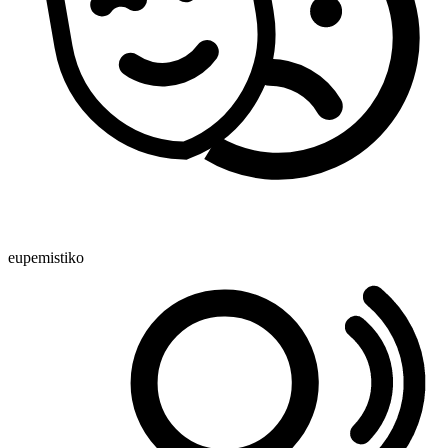
eupemistiko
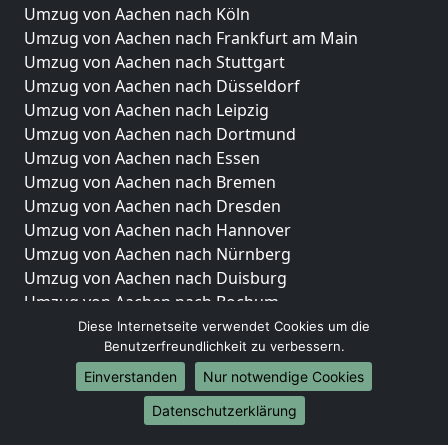
Umzug von Aachen nach Köln
Umzug von Aachen nach Frankfurt am Main
Umzug von Aachen nach Stuttgart
Umzug von Aachen nach Düsseldorf
Umzug von Aachen nach Leipzig
Umzug von Aachen nach Dortmund
Umzug von Aachen nach Essen
Umzug von Aachen nach Bremen
Umzug von Aachen nach Dresden
Umzug von Aachen nach Hannover
Umzug von Aachen nach Nürnberg
Umzug von Aachen nach Duisburg
Umzug von Aachen nach Bochum
Umzug von Aachen nach Wuppertal
Diese Internetseite verwendet Cookies um die
Benutzerfreundlichkeit zu verbessern.
Umzug von Aachen nach Bielefeld
Umzug von Aachen nach Bonn
Einverstanden
Nur notwendige Cookies
Umzug von Aachen nach Münster
Datenschutzerklärung
Internationale-Umzüge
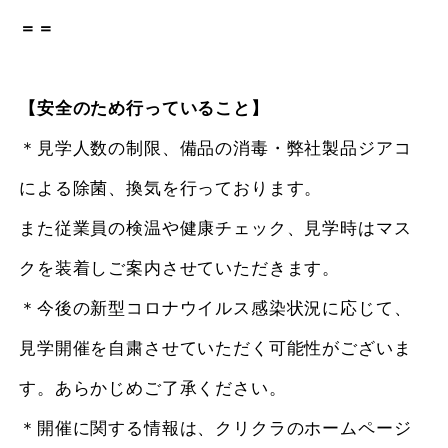
＝＝
【安全のため行っていること】
＊見学人数の制限、備品の消毒・弊社製品ジアコ
による除菌、換気を行っております。
また従業員の検温や健康チェック、見学時はマス
クを装着しご案内させていただきます。
＊今後の新型コロナウイルス感染状況に応じて、
見学開催を自粛させていただく可能性がございま
す。あらかじめご了承ください。
＊開催に関する情報は、クリクラのホームページ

● ● ● ●

▶ _Work required_
Please go line by line through the records above, copying each one that holds the string "Cookies".

▶ _Solution to this exercise_
Diese Internetseite verwendet Cookies um die
Nur notwendige Cookies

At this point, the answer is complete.